**Task statement**
Copy the following rows line by line, character for character, without any changes.

········

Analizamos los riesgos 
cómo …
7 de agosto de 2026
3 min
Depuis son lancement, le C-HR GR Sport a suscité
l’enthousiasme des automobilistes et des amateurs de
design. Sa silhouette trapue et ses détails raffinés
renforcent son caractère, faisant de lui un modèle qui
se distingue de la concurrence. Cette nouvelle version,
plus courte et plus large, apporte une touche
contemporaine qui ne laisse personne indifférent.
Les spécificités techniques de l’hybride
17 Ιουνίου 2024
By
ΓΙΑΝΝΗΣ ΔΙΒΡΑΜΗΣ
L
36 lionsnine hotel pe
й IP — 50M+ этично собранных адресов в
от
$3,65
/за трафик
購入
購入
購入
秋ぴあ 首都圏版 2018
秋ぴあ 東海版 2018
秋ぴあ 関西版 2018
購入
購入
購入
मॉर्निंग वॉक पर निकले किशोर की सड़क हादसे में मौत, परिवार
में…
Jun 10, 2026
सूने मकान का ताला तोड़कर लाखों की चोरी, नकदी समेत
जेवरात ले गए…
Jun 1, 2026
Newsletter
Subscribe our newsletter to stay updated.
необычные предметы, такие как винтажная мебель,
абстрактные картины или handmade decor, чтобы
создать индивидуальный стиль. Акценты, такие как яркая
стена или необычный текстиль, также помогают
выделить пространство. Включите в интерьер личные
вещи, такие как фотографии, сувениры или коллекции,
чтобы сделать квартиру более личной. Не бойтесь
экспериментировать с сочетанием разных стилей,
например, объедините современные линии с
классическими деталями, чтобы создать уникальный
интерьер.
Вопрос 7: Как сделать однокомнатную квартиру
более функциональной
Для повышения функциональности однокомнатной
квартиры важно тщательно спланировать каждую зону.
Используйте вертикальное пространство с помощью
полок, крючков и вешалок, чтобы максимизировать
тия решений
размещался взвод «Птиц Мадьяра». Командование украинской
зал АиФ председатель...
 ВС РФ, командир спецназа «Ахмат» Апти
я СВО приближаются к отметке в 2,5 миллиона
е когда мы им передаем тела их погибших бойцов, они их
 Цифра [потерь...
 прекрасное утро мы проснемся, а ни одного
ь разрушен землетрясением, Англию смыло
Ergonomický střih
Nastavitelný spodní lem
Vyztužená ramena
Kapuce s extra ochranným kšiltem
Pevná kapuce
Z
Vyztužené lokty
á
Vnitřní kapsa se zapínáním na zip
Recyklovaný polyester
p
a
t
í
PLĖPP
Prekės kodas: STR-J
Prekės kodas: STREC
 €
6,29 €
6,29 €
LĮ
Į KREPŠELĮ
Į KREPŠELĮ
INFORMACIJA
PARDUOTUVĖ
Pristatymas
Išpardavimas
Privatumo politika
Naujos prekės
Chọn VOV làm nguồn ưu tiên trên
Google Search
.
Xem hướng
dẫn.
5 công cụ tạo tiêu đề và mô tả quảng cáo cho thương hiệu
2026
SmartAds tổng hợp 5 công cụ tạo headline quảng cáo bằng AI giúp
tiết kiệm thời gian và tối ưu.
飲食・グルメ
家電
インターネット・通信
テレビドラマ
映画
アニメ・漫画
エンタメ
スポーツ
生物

········

**Solution to this exercise**
Analizamos los riesgos 
cómo …
7 de agosto de 2026
3 min
Depuis son lancement, le C-HR GR Sport a suscité
l’enthousiasme des automobilistes et des amateurs de
design. Sa silhouette trapue et ses détails raffinés
renforcent son caractère, faisant de lui un modèle qui
se distingue de la concurrence. Cette nouvelle version,
plus courte et plus large, apporte une touche
contemporaine qui ne laisse personne indifférent.
Les spécificités techniques de l’hybride
17 Ιουνίου 2024
By
ΓΙΑΝΝΗΣ ΔΙΒΡΑΜΗΣ
L
36 lionsnine hotel pe
й IP — 50M+ этично собранных адресов в
от
$3,65
/за трафик
購入
購入
購入
秋ぴあ 首都圏版 2018
秋ぴあ 東海版 2018
秋ぴあ 関西版 2018
購入
購入
購入
मॉर्निंग वॉक पर निकले किशोर की सड़क हादसे में मौत, परिवार
में…
Jun 10, 2026
सूने मकान का ताला तोड़कर लाखों की चोरी, नकदी समेत
जेवरात ले गए…
Jun 1, 2026
Newsletter
Subscribe our newsletter to stay updated.
необычные предметы, такие как винтажная мебель,
абстрактные картины или handmade decor, чтобы
создать индивидуальный стиль. Акценты, такие как яркая
стена или необычный текстиль, также помогают
выделить пространство. Включите в интерьер личные
вещи, такие как фотографии, сувениры или коллекции,
чтобы сделать квартиру более личной. Не бойтесь
экспериментировать с сочетанием разных стилей,
например, объедините современные линии с
классическими деталями, чтобы создать уникальный
интерьер.
Вопрос 7: Как сделать однокомнатную квартиру
более функциональной
Для повышения функциональности однокомнатной
квартиры важно тщательно спланировать каждую зону.
Используйте вертикальное пространство с помощью
полок, крючков и вешалок, чтобы максимизировать
тия решений
размещался взвод «Птиц Мадьяра». Командование украинской
зал АиФ председатель...
 ВС РФ, командир спецназа «Ахмат» Апти
я СВО приближаются к отметке в 2,5 миллиона
е когда мы им передаем тела их погибших бойцов, они их
 Цифра [потерь...
 прекрасное утро мы проснемся, а ни одного
ь разрушен землетрясением, Англию смыло
Ergonomický střih
Nastavitelný spodní lem
Vyztužená ramena
Kapuce s extra ochranným kšiltem
Pevná kapuce
Z
Vyztužené lokty
á
Vnitřní kapsa se zapínáním na zip
Recyklovaný polyester
p
a
t
í
PLĖPP
Prekės kodas: STR-J
Prekės kodas: STREC
 €
6,29 €
6,29 €
LĮ
Į KREPŠELĮ
Į KREPŠELĮ
INFORMACIJA
PARDUOTUVĖ
Pristatymas
Išpardavimas
Privatumo politika
Naujos prekės
Chọn VOV làm nguồn ưu tiên trên
Google Search
.
Xem hướng
dẫn.
5 công cụ tạo tiêu đề và mô tả quảng cáo cho thương hiệu
2026
SmartAds tổng hợp 5 công cụ tạo headline quảng cáo bằng AI giúp
tiết kiệm thời gian và tối ưu.
飲食・グルメ
家電
インターネット・通信
テレビドラマ
映画
アニメ・漫画
エンタメ
スポーツ
生物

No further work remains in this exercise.